Indonesian suicide bomber ‘back from heaven’

Authorities vow to crack down on radical Islamists, days after an attacker surrenders to police.

Muhammad Toriq wrote to his family that he would be in heaven when they read his farewell note. Instead the 32-year-old cell phone voucher seller turned up at a police station wearing a suicide bomber belt.

“Toriq thought he would go to heaven by killing people.” Indonesia’s anti-terror chief looks firmly at a group of journalists from national media outlets. “Who gave him this ridiculous idea? Who taught him this?.”

Ansyaad Mbai calls Toriq the best example why Indonesia urgently needs to crack down on preachers spreading hatred and schools teaching “a wrong version of Islam”. Toriq and his group were planning to attack police stations and a Buddhist organisation. Police has become the most recent target of Indonesia’s extremists and Buddhists were chosen because of the repression of Muslim Rohingya in mainly Buddhist Myanmar.

“Toriq showed up at heaven’s gate and he was not allowed in. Tell that to the Indonesian people,” Mbai continues to address the journalists. “Terrorists are not allowed into heaven.”

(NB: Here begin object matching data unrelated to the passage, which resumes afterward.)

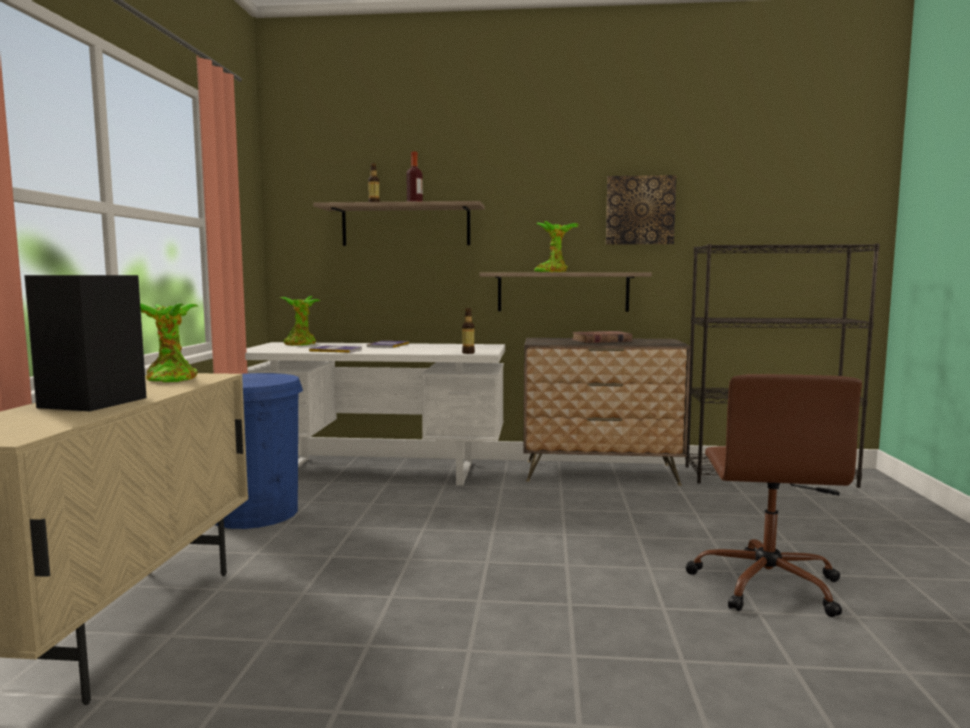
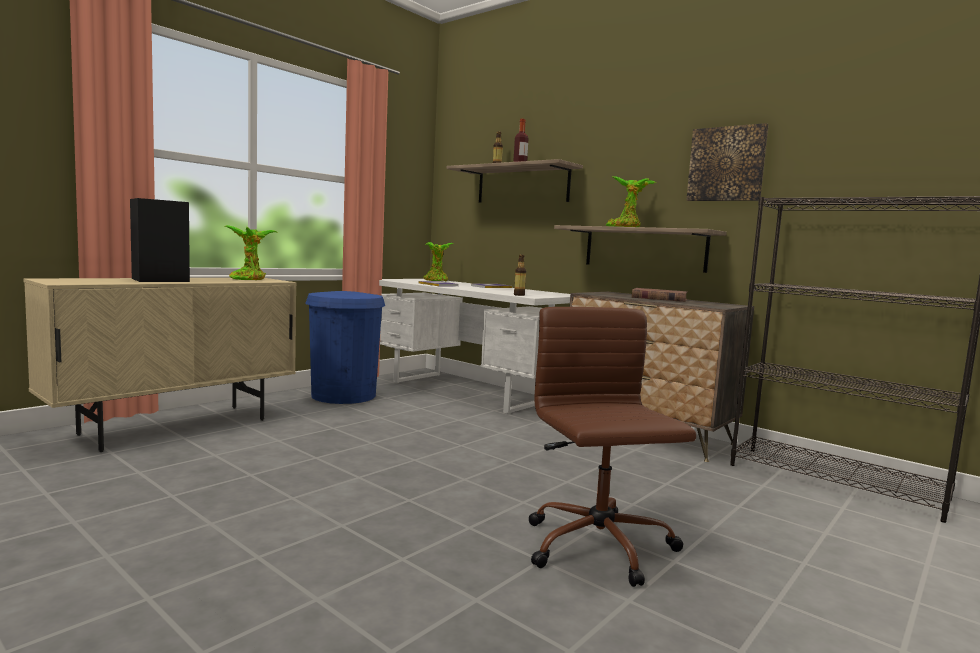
camera: 35 degrees right, 0 degrees up
brown office chair [686,374,862,617] -> brown office chair turned 120 degrees clockwise [529,307,696,587]

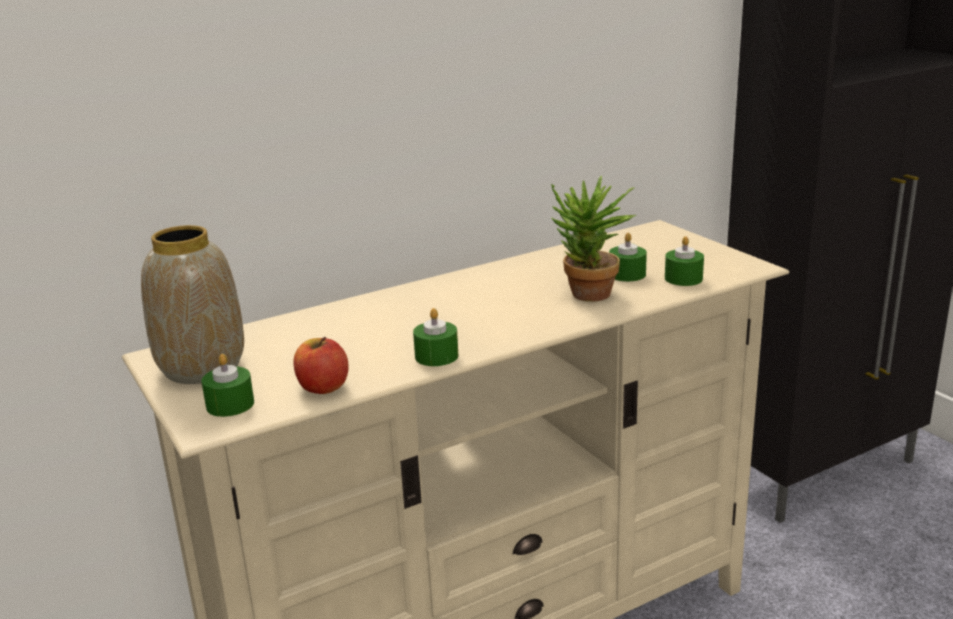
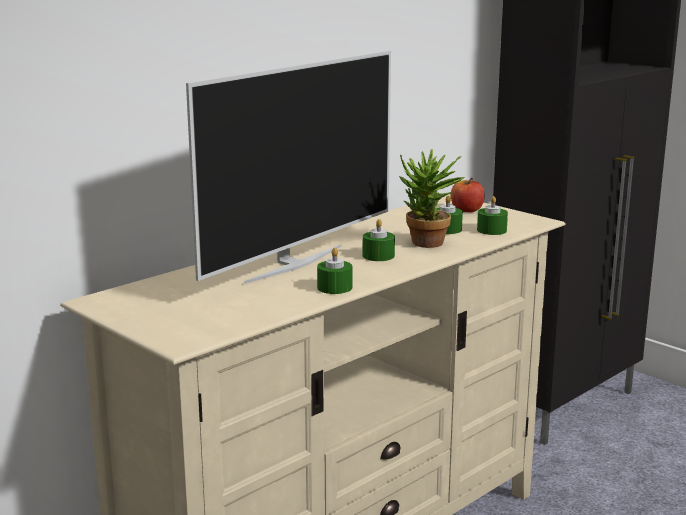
camera: 15 degrees left, 5 degrees down
vase [141,225,244,384] -> none
green candle [201,354,254,417] -> green candle moved to [363,219,395,261]
apple [293,337,348,394] -> apple moved to [451,178,485,212]
none -> television [186,51,391,284]

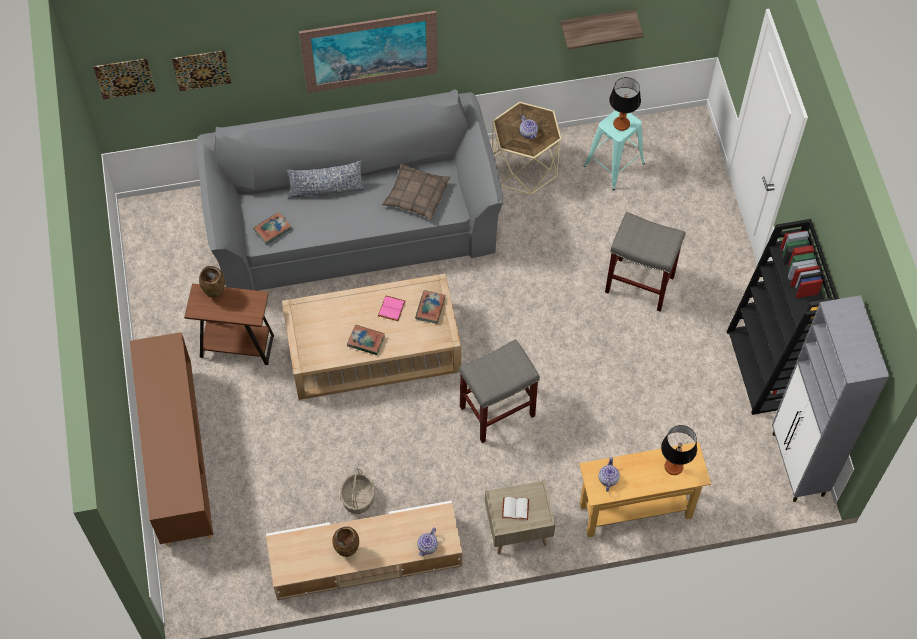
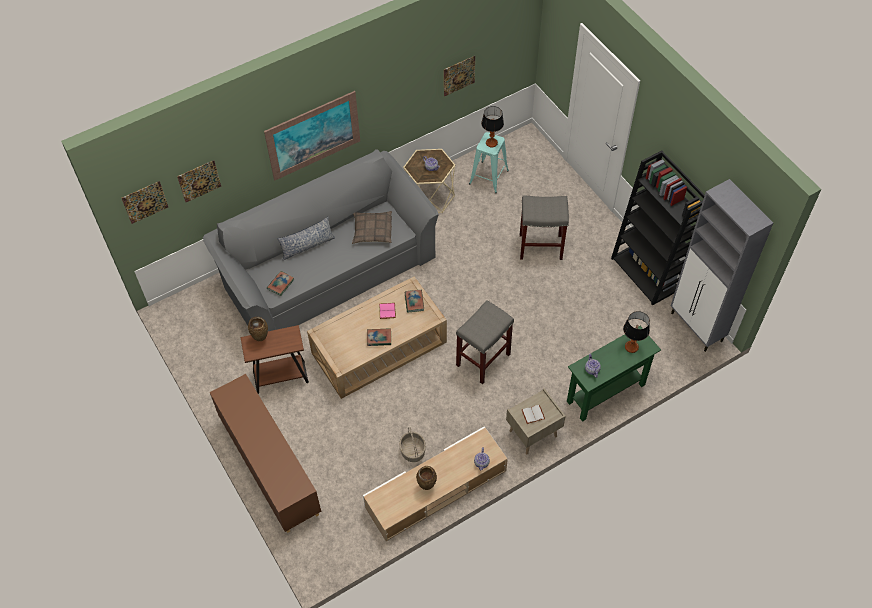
camera: 20 degrees left, 5 degrees down
shelf [560,9,644,49] -> picture [444,56,475,96]
beige console table [579,442,711,537] -> green console table [567,326,661,422]

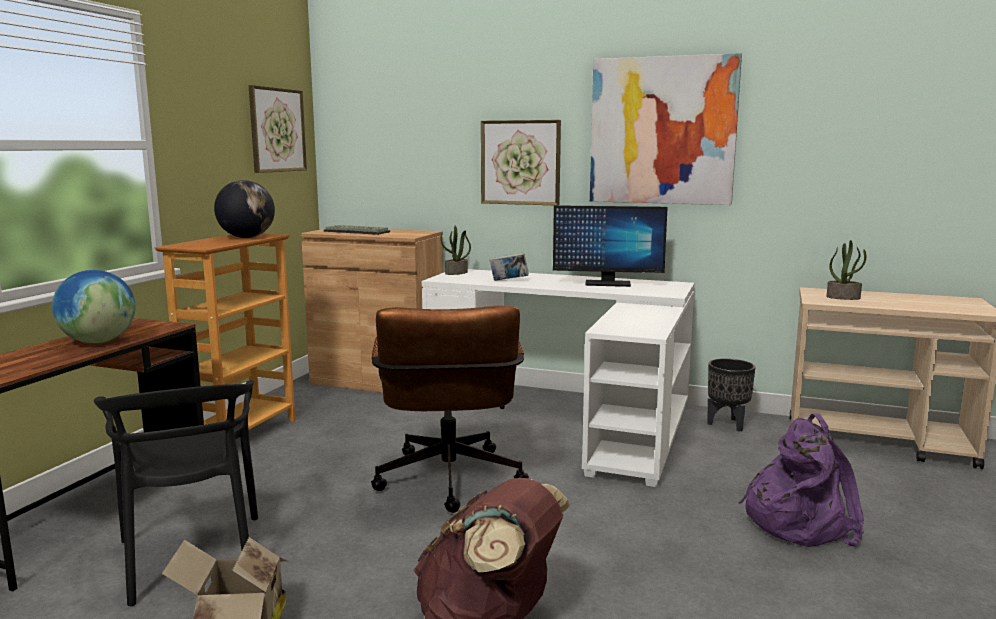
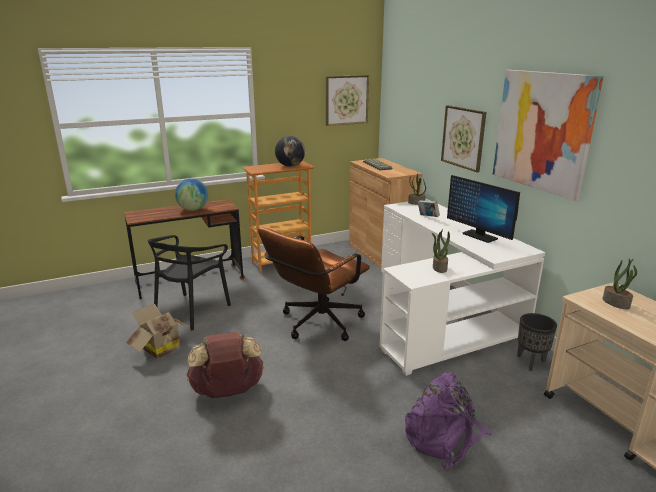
camera: 45 degrees right, 10 degrees up
none -> potted plant [432,229,450,273]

Ansyaad Mbai has warned for many years that radicalisation is rapidly growing in Indonesia. According to his intelligence sources many mosques, schools and universities are “infiltrated” by radical groups. “We have become a hotbed in the region because other countries have adopted strict laws against spreading hatred. Some also have a system of selecting ulamas (religious teachers),” he said during an interview in his well-protected office.

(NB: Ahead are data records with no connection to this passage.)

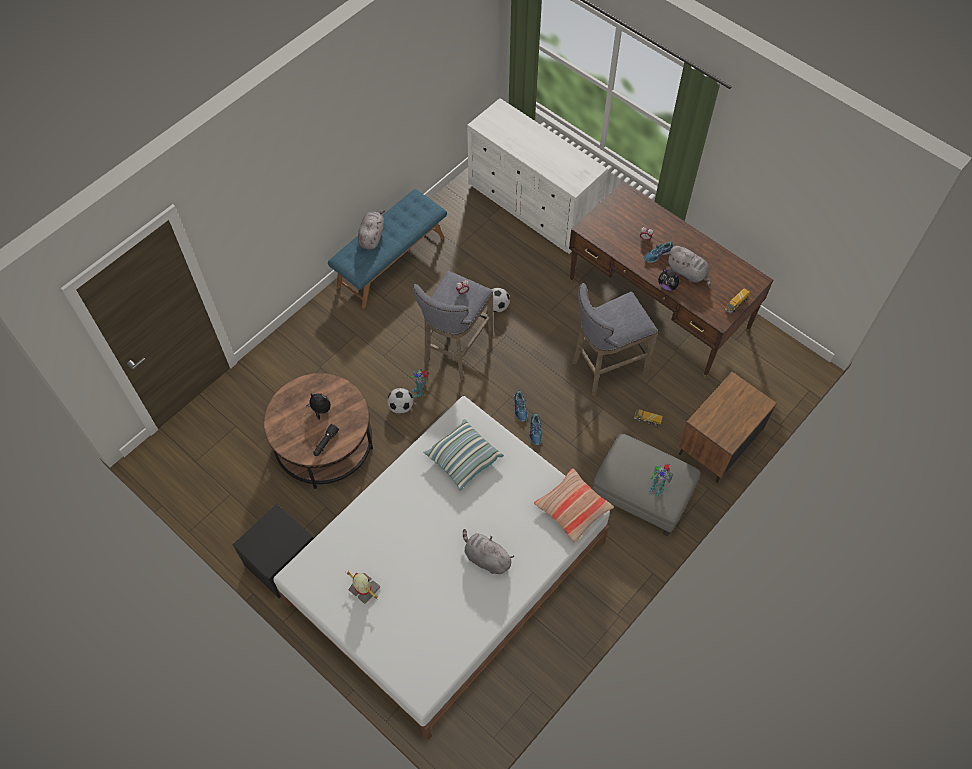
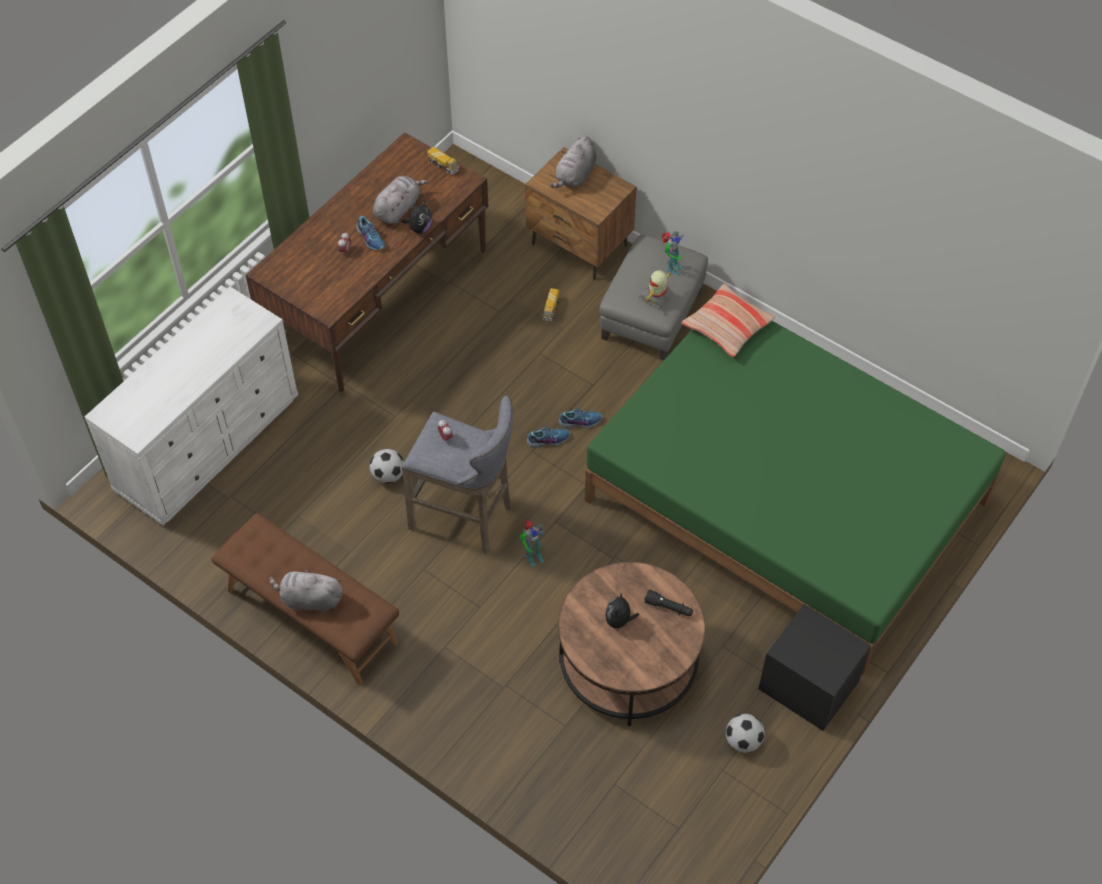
camera: 95 degrees left, 5 degrees down
white bed [273,396,610,740] -> green bed [585,321,1006,675]
blue bench [328,189,447,308] -> brown bench [211,513,399,685]
toy robot [347,572,381,604] -> toy robot moved to [639,270,673,309]
football [387,388,413,414] -> football moved to [726,714,764,753]
pillow [423,419,504,491] -> none
grey plush toy [463,529,514,574] -> grey plush toy moved to [550,136,596,188]
grey stool [573,283,658,396] -> none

Ten years after 203 people were killed during attacks in Bali the government wants to adopt a national programme of deradicalisation. One of the ideas flagged up is the certification of religious teachers and preachers to filter those spreading hatred and provoking violence. Mbai hopes the highest Muslim council, Majelis Ulema Indonesia (MUI), will set up the screening.

The idea was immediately refuted by MUI. “It’s impossible to have someone issue licenses for religious preachers. We are chosen and recognised by the people,” says chairman Slamet Effendi Yusuf. “This idea is only good to be laughed about.”

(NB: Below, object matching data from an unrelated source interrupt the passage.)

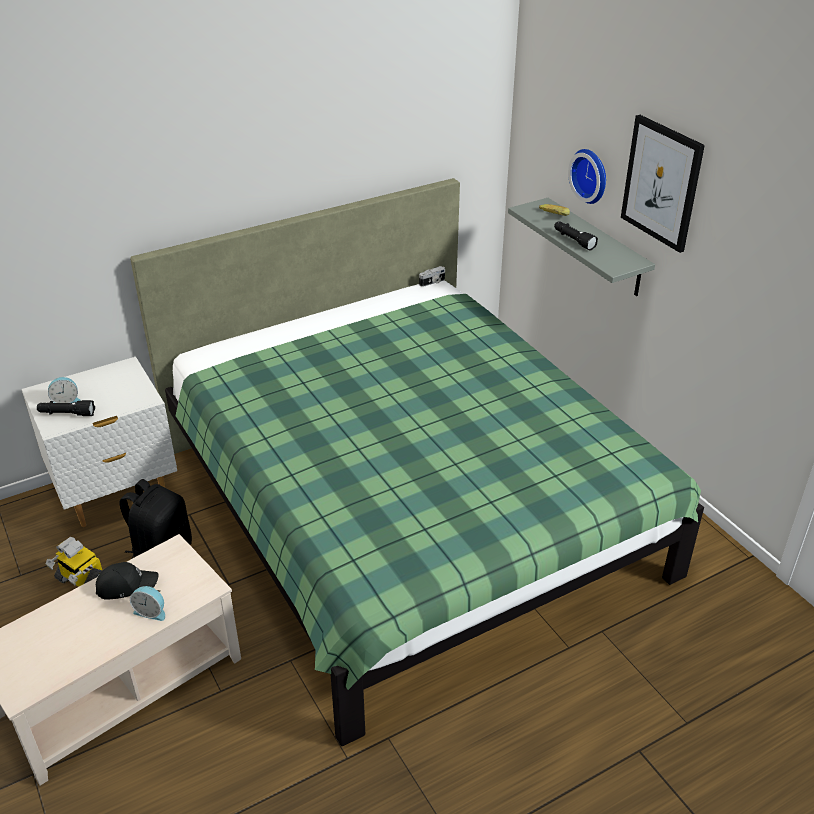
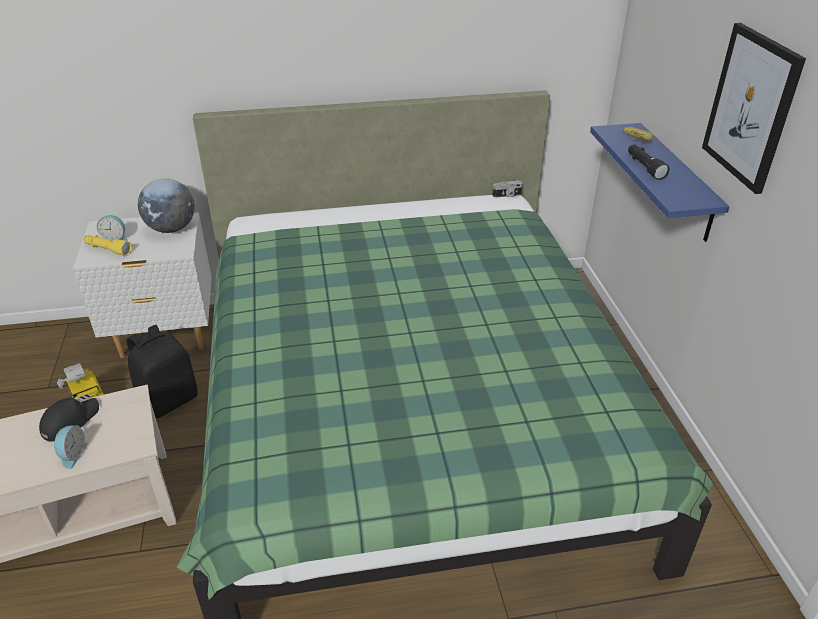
camera: 20 degrees right, 0 degrees up
black flashlight [37,400,95,416] -> yellow flashlight [83,235,132,256]
black cap [96,562,159,600] -> black cap turned 60 degrees counterclockwise [39,397,99,442]
alarm clock [130,586,165,621] -> alarm clock turned 120 degrees counterclockwise [54,425,87,469]
grey shelf [508,198,655,296] -> blue shelf [590,123,729,242]
wall clock [568,149,606,204] -> none
none -> globe [138,178,195,233]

The controversy shows exactly the sensitivities in Indonesia when it comes to religious issues. While anti-terror groups say religious leaders have an important role in stopping the spread of radicalisation, religious groups say it is purely a law enforcement issue.

“The government should be more firm. Schools that clearly have links with those involved in bombings should be closed down,” says Effendi Yusuf. “Don’t try to use us religious teachers as an instrument to do your job.”

It is feared that without the support of the ulamas Indonesia will have a hard nut to crack. Although most of the religious preachers have adopted a moderate version of Islam and they condemn the spread of hatred and violence, they hardly speak out against it in public.

The reason is that only 12 years ago Indonesia came out of an authoritarian regime that strongly controlled religious preachers in the country. The government prohibited religious sermons that could threaten the Indonesian union state, which could mean many things in those days. Often radical clerics were jailed for many years, went into hiding or fled to Malaysia.

Since the country has adopted democracy including freedom of speech, prohibiting anyone to speak out has become a sensitive issue. Although this does not seem to count for independence activists in Ambon and Papua, in eastern Indonesia. They are jailed for many years only for their statements or simply for showing the independence flag.

Still Mbai believes he can convince the ulamas to participate in the deradicalisation drive. “I just want to challenge them. Who will be able to deradicalise Abu Bakar Bashir for example,” he says referring to the jailed leader of Jemaah Islamiyah, the group responsible for most of the bombings. “If someone is brave enough to talk to him and tell him he is wrong, then we are making great progress.”

In his farewell letter Toriq had asked his wife to bring up their son as a mujahideen, a Muslim fighter. One of the main reasons he cancelled his suicide mission is said to be that he thought about his son. According to Mbai this shows that Indonesia is dealing with a new breed of extremists than the more hardlline older generation. “But it doesn’t mean they are less dangerous.”